Industries Needs: 12 Measurement reliability and safety systems

12.1.4 Software reliability

As computer processors, and the software within them, are increasingly found in most measurement systems, the issue of the reliability of such components has become very important. Computer hardware behaves very much like electronic components in general, and the rules for calculating reliability given earlier can be applied. However, the factors affecting reliability in software are fundamentally different. Application of the general engineering definition of reliability to software is not appropriate because the characteristics of the error mechanisms in software and in engineering hardware are fundamentally different. Hardware systems that work correctly when first introduced can develop faults at any time in the future, and so the MTBF is a sensible measure of reliability. However, software does not change with time: if it starts off being error free, then it will remain so. Therefore, what we need to know, in advance of its use, is whether or not faults are going to be found in the software after it has been put into use. Thus, for software, a MTBF reliability figure is of little value. Instead, we must somehow express the probability that errors will not occur in it.

Quantifying software reliability

A fundamental problem in predicting that errors will not occur in software is that, however exhaustive the testing, it is impossible to say with certainty that all errors have been found and eliminated. Errors can be quantified by three parameters, D, U and T, where D is the number of errors detected by testing the software, U is the number of undetected errors and T is the total number of errors (both detected and undetected).

> **TO BE DONE**:
A. Translate this sentence from the software reliability extract into Spanish: "However, software does not change with time: if it starts off being error free, then it will remain so."
B. Reproduce the software reliability extract starting with "A fundamental problem" and going on through "detected and undetected).", swapping every "testing" for "verification".
None of the records are needed for this work.

> **MATERIAL SUPPLIED**:
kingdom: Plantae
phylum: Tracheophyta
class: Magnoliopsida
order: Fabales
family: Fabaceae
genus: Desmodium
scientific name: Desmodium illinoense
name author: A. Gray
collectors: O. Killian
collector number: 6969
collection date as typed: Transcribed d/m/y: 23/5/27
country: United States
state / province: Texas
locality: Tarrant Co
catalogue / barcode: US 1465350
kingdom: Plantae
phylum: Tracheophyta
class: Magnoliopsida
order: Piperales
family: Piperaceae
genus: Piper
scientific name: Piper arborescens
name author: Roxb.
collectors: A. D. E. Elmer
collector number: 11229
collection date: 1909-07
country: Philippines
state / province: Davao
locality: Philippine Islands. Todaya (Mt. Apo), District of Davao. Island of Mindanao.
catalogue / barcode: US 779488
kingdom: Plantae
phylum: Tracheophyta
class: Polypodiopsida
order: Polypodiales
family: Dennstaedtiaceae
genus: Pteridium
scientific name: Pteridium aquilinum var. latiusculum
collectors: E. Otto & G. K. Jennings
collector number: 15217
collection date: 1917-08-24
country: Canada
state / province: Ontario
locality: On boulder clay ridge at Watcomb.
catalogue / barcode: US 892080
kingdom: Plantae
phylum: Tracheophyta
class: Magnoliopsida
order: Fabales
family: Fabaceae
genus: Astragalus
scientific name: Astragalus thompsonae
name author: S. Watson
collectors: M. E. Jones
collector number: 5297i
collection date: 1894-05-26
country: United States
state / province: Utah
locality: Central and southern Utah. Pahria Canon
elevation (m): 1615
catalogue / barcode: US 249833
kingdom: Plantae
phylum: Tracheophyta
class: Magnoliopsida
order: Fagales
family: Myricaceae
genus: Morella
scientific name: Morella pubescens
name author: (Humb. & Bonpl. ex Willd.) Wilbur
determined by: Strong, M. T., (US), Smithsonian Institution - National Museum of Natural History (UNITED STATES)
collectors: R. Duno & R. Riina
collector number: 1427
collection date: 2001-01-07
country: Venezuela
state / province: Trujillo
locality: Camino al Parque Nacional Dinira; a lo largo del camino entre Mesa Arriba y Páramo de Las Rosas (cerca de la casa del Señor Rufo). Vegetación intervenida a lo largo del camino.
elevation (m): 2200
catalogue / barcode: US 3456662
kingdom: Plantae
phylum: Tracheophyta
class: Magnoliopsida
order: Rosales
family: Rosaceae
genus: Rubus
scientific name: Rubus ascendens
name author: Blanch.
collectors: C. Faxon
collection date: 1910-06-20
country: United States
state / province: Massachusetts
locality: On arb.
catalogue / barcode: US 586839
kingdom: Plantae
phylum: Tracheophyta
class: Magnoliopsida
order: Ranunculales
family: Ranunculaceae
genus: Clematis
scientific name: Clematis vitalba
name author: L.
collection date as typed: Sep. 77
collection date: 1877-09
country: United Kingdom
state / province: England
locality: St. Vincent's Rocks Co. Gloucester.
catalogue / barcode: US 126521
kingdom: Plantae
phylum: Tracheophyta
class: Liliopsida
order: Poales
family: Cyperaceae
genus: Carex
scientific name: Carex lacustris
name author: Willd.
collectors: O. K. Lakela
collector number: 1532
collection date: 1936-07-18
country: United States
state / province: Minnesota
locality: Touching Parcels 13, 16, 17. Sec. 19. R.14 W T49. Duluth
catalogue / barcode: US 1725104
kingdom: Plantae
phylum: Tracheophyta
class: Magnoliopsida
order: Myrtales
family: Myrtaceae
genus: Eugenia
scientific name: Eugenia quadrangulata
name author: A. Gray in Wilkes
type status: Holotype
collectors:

> **THE RESULTS**:
A. Sin embargo, el software no cambia con el tiempo: si comienza libre de errores, seguirá estándolo.

B.
A fundamental problem in predicting that errors will not occur in software is that, however exhaustive the verification, it is impossible to say with certainty that all errors have been found and eliminated. Errors can be quantified by three parameters, D, U and T, where D is the number of errors detected by verification the software, U is the number of undetected errors and T is the total number of errors (both detected and undetected).